書き始めたら止まらなくなった「ひとこと感想」その6。
「若い頃に家を出て行かざるを得なかったゲイの男性が、作家として成功した後12年ぶりに帰郷する。それは34歳の自分の余命がすでに長くないコトを、家族に告げるためだった・・・」
実は映画を観ている間、あまりの騒々しさ!に、この家でこの主人公が暮らすのはそのことだけでも無理だっただろうと、私は妙な納得をした。ゲイであることが問題になって、主人公は家を出たことになってるみたいだったけれど、私から見るとそれ以前の問題だ。(私だってこの家では到底やっていけない。そもそも居られる場所がない・・・)
物語の細部は覚えていないけれど、「ずっと昔に家を出ていった父親」も、この騒々しさについていけなかったのかもしれないと思った。母親とは全く似てないように見えるこの主人公は、もしかしたら父親似なのかも。だから、昔父親と一緒に暮らした家に行ってみたいと最初から言っていたのかも・・・などなど、色々想像させられたほどの「喧騒」(というか家族の言い争い)。しかもそれは、この家では「日常」らしいのだから。

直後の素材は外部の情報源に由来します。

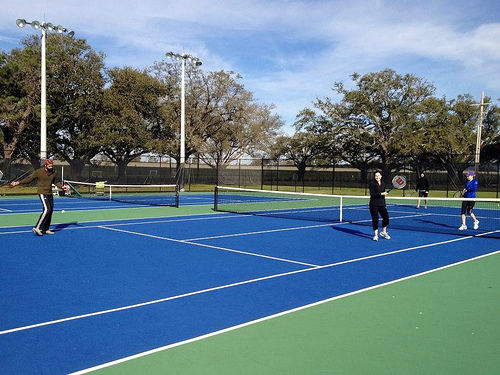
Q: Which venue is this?
A: This is a park.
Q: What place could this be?
A: It is a park.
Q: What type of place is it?
A: It is a park.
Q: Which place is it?
A: It is a park.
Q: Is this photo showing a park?
A: Yes, it is showing a park.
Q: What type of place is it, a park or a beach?
A: It is a park.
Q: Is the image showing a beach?
A: No, the picture is showing a park.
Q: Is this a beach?
A: No, it is a park.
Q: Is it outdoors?
A: Yes, it is outdoors.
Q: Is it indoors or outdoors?
A: It is outdoors.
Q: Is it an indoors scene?
A: No, it is outdoors.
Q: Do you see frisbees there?
A: No, there are no frisbees.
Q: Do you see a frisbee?
A: No, there are no frisbees.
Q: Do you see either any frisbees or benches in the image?
A: No, there are no frisbees or benches.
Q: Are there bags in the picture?
A: No, there are no bags.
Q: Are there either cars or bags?
A: No, there are no bags or cars.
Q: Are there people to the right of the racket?
A: Yes, there is a person to the right of the racket.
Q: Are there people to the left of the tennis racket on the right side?
A: No, the person is to the right of the racket.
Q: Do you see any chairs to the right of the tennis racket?
A: No, there is a person to the right of the tennis racket.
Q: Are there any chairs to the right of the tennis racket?
A: No, there is a person to the right of the tennis racket.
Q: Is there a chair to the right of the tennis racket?
A: No, there is a person to the right of the tennis racket.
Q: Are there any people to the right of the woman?
A: Yes, there is a person to the right of the woman.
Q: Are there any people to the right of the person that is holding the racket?
A: Yes, there is a person to the right of the woman.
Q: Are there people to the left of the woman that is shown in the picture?
A: No, the person is to the right of the woman.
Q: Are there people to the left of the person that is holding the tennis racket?
A: No, the person is to the right of the woman.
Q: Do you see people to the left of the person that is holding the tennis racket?
A: No, the person is to the right of the woman.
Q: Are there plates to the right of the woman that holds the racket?
A: No, there is a person to the right of the woman.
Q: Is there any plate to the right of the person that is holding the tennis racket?
A: No, there is a person to the right of the woman.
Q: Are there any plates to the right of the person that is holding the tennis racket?
A: No, there is a person to the right of the woman.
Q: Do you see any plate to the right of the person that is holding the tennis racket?
A: No, there is a person to the right of the woman.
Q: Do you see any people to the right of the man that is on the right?
A: Yes, there is a person to the right of the man.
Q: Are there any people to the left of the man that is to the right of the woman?
A: No, the person is to the right of the man.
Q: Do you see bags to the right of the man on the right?
A: No, there is a person to the right of the man.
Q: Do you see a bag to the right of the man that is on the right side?
A: No, there is a person to the right of the man.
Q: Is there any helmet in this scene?
A: No, there are no helmets.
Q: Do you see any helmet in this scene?
A: No, there are no helmets.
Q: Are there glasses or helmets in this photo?
A: No, there are no helmets or glasses.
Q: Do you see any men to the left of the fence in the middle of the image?
A: Yes, there is a man to the left of the fence.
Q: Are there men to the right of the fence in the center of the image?
A: No, the man is to the left of the fence.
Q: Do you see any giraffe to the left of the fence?
A: No, there is a man to the left of the fence.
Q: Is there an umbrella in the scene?
A: No, there are no umbrellas.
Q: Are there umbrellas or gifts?
A: No, there are no umbrellas or gifts.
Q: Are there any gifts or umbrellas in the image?
A: No, there are no umbrellas or gifts.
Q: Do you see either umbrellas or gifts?
A: No, there are no umbrellas or gifts.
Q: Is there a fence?
A: Yes, there is a fence.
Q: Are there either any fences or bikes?
A: Yes, there is a fence.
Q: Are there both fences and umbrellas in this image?
A: No, there is a fence but no umbrellas.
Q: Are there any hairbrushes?
A: No, there are no hairbrushes.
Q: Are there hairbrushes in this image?
A: No, there are no hairbrushes.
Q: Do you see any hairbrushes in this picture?
A: No, there are no hairbrushes.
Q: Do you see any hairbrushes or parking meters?
A: No, there are no hairbrushes or parking meters.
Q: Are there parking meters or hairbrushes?
A: No, there are no hairbrushes or parking meters.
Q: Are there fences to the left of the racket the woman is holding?
A: Yes, there is a fence to the left of the racket.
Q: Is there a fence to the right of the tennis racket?
A: No, the fence is to the left of the tennis racket.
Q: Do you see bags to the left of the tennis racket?
A: No, there is a fence to the left of the tennis racket.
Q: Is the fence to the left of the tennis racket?
A: Yes, the fence is to the left of the tennis racket.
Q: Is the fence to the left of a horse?
A: No, the fence is to the left of the tennis racket.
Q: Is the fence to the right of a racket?
A: No, the fence is to the left of a racket.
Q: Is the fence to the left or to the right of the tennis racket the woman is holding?
A: The fence is to the left of the racket.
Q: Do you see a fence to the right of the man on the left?
A: Yes, there is a fence to the right of the man.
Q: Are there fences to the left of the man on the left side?
A: No, the fence is to the right of the man.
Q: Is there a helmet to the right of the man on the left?
A: No, there is a fence to the right of the man.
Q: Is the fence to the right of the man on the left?
A: Yes, the fence is to the right of the man.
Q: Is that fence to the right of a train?
A: No, the fence is to the right of the man.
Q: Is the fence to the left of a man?
A: No, the fence is to the right of a man.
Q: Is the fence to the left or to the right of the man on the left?
A: The fence is to the right of the man.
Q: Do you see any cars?
A: No, there are no cars.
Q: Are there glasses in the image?
A: No, there are no glasses.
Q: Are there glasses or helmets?
A: No, there are no glasses or helmets.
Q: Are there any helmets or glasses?
A: No, there are no glasses or helmets.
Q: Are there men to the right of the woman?
A: Yes, there is a man to the right of the woman.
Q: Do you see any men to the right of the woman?
A: Yes, there is a man to the right of the woman.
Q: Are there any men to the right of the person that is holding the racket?
A: Yes, there is a man to the right of the woman.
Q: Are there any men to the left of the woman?
A: No, the man is to the right of the woman.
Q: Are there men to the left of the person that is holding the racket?
A: No, the man is to the right of the woman.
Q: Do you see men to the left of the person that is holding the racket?
A: No, the man is to the right of the woman.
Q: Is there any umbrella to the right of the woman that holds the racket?
A: No, there is a man to the right of the woman.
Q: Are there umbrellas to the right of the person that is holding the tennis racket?
A: No, there is a man to the right of the woman.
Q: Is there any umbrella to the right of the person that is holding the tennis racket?
A: No, there is a man to the right of the woman.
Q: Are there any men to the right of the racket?
A: Yes, there is a man to the right of the racket.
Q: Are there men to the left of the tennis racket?
A: No, the man is to the right of the tennis racket.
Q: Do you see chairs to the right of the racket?
A: No, there is a man to the right of the racket.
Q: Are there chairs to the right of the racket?
A: No, there is a man to the right of the racket.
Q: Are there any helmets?
A: No, there are no helmets.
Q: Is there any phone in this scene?
A: Yes, there is a phone.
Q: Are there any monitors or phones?
A: Yes, there is a phone.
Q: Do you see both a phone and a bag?
A: No, there is a phone but no bags.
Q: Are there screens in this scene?
A: No, there are no screens.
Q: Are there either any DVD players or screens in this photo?
A: No, there are no screens or DVD players.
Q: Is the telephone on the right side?
A: Yes, the telephone is on the right of the image.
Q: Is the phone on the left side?
A: No, the phone is on the right of the image.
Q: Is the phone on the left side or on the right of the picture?
A: The phone is on the right of the image.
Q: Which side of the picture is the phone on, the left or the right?
A: The phone is on the right of the image.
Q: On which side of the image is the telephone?
A: The telephone is on the right of the image.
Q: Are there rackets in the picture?
A: Yes, there is a racket.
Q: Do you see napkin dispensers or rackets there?
A: Yes, there is a racket.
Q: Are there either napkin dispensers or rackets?
A: Yes, there is a racket.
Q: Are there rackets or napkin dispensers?
A: Yes, there is a racket.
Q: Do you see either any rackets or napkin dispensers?
A: Yes, there is a racket.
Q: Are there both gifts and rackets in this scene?
A: No, there is a racket but no gifts.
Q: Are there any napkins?
A: No, there are no napkins.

もちろん、家族(母・兄・妹)には一人一人、その人なりの言い分があるのが透けて見えるし、それぞれ(ある程度は)私にも理解できる。それでも、ごく当たり前に会話ができるのは初めて会った兄嫁だけ?で、元々の家族は、1対1ではともかく3人目が現れた途端に、相手の言うことに耳を傾けるような姿勢は皆無!になってしまうのだ。
言葉によるコミュニケーションどころか、それ以外の方法もあり得ないように、私などは感じてしまう。相手に少しずつ近づき、「理解」に至ろうとする「取っ掛かり?」が、なかなか見つからない。なんとかしようと色々試みて、でもその後は途方に暮れて、結局諦めてしまう・・・そんな成り行きだけが浮かぶ。
家族は一体、何にそんなに怯えているのだろう。(主人公がゲイであることが、そんなにオソロシイのだろうか)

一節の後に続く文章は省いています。